SERPs, or search engine results pages, are a great resource to learn what Google thinks our customers want.
Google Think It’s Smarter Than Us
Did you know that Google algorithmically rewrites our meta descriptions for SERPs? This means that even though we enter the meta descriptions we’d like to use, Google is still rewriting them.
In fact, Google rewrites our meta description around 84% of the time.
So, what can we do?
We can analyse and deconstruct the language that is being used in SERPs to improve our own descriptions.
We know that we’re in the age of semantic search, and this means we need to be paying attention to user intent and query intent so help improve visibility and CTR (click through rate).
Crawl the SERPs
To help us mine the SERP, there is one tool in particular that is often mentioned.

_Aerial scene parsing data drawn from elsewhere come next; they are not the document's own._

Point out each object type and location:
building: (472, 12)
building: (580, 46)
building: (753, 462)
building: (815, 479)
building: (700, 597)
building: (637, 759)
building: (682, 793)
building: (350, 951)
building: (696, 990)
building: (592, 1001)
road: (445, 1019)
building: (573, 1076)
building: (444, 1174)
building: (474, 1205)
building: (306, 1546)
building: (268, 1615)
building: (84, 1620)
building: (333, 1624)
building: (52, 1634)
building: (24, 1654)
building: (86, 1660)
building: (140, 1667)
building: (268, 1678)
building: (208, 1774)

That is Jupyter Notebook.
Jupyter does take some getting used to, but it is worth it.
Once you’re ready, this is what you need to do:
- Get all of your SERP content into a spreadsheet,
- Make everything lowercase,
- Try to avoid duplication,
- Remove any stop words,
- Count how may times each word appears.
Doing this will show you which topics your competitors are covering on their landing pages.

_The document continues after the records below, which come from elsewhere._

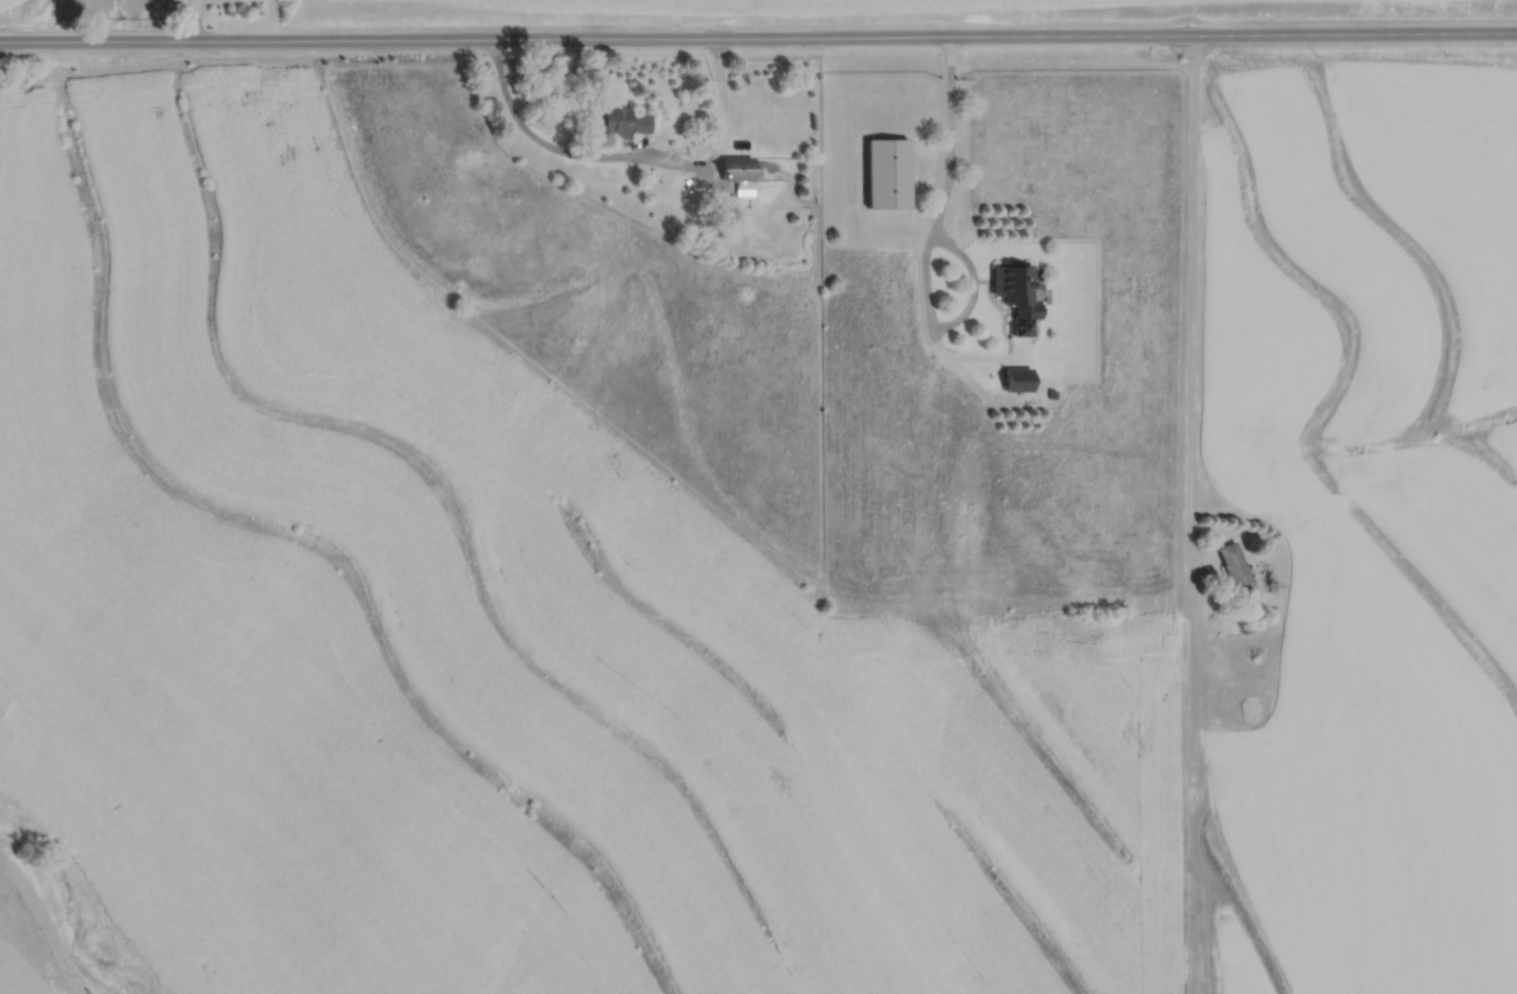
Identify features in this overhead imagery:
road: (758, 37)
building: (616, 121)
road: (629, 156)
building: (733, 169)
building: (885, 173)
road: (923, 252)
building: (1014, 295)
road: (1194, 307)
building: (1014, 380)
building: (1234, 570)
building: (1249, 708)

You can then so the same test on your own website and use your learnings to identify and then fill in any content gaps.
What’s The Point?
By doing this, we can get clues as to how Google is interpreting the content and context of a search.
This leads us to create landing pages that are aligned with the intent of a searcher.
We can also use Google’s algorithm to discover topical areas of interest that can then become content pillars in our content strategies.
What Else can be Mined?
SERPs aren’t the only thing that can be scraped and used to our advantage. We can also scrape the following:
- Product reviews,
- Social media pages,
- Google My Business reviews,
- YouTube comments,
- Competitor and top ranking pages.
These will then give us more and more insights into how algorithms understand search intent.